- _Material provided_:
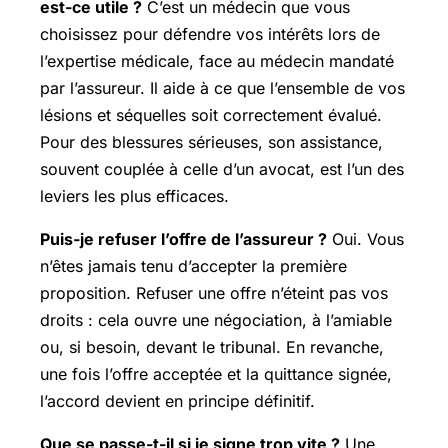
est-ce utile ?
C’est un médecin que vous
choisissez pour défendre vos intérêts lors de
l’expertise médicale, face au médecin mandaté
par l’assureur. Il aide à ce que l’ensemble de vos
lésions et séquelles soit correctement évalué.
Pour des blessures sérieuses, son assistance,
souvent couplée à celle d’un avocat, est l’un des
leviers les plus efficaces.
Puis-je refuser l’offre de l’assureur ?
Oui. Vous
n’êtes jamais tenu d’accepter la première
proposition. Refuser une offre n’éteint pas vos
droits : cela ouvre une négociation, à l’amiable
ou, si besoin, devant le tribunal. En revanche,
une fois l’offre acceptée et la quittance signée,
l’accord devient en principe définitif.
Que se passe-t-il si je signe trop vite ?
Une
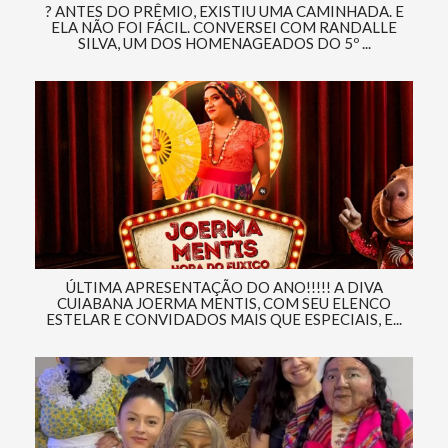
? ANTES DO PRÊMIO, EXISTIU UMA CAMINHADA. E
ELA NÃO FOI FÁCIL. CONVERSEI COM RANDALLE
SILVA, UM DOS HOMENAGEADOS DO 5º ...
ÚLTIMA APRESENTAÇÃO DO ANO!!!!! A DIVA
CUIABANA JOERMA MENTIS, COM SEU ELENCO
ESTELAR E CONVIDADOS MAIS QUE ESPECIAIS, E...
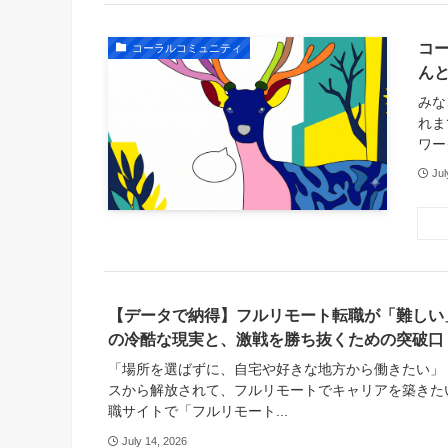
コ
コーラルコミュニティ
ん
みな
れま
ワー
Jul
【データで納得】フルリモート転職が「難しい
の冷酷な現実と、激戦を勝ち抜くための突破口
「場所を選ばずに、自宅や好きな地方から働きたい」
スから解放されて、フルリモートでキャリアを築きた
職サイトで「フルリモート...
July 14, 2026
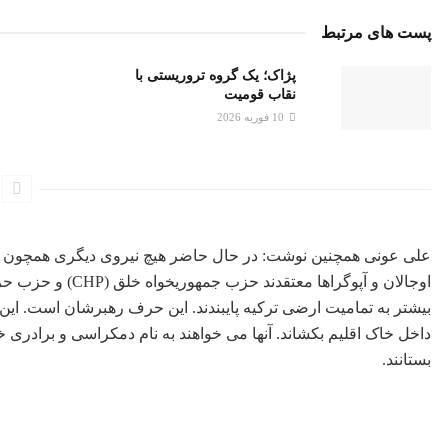
پست های مرتبط
پژاک؛ یک گروه تروریستی با
نقاب قومیت
10 فوریه 2026
علی عونی همچنین نوشت: در حال حاضر هیچ نیروی دیگری همچون پ
بیشتر به تمامیت ارضی ترکیه پایبندند. این حرف رهبرشان است. این
داخل خاک اقلیم بکشاند. آنها می خواهند به نام دمکراسی و برادر
بستانند.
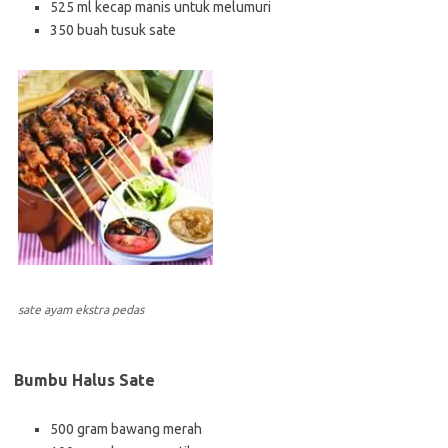
525 ml kecap manis untuk melumuri
350 buah tusuk sate
sate ayam ekstra pedas
Bumbu Halus Sate
500 gram bawang merah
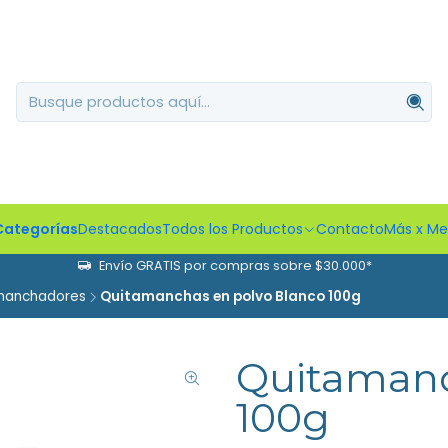
Categorías
Destacados
Todos los Productos
Contacto
Más x M
Envío GRATIS por compras sobre $30.000*
manchadores
Quitamanchas en polvo Blanco 100g
Quitamanc
100g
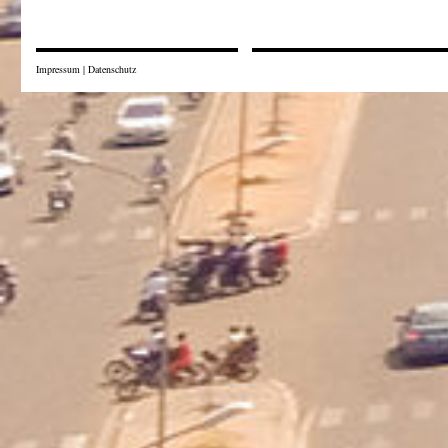
Impressum
|
Datenschutz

- _Work task_:
Identify every line in the listing that contains the string "médecin", treating uppercase and lowercase letters as different, and copy each of those lines in full.

- _The answer_:
C’est un médecin que vous
l’expertise médicale, face au médecin mandaté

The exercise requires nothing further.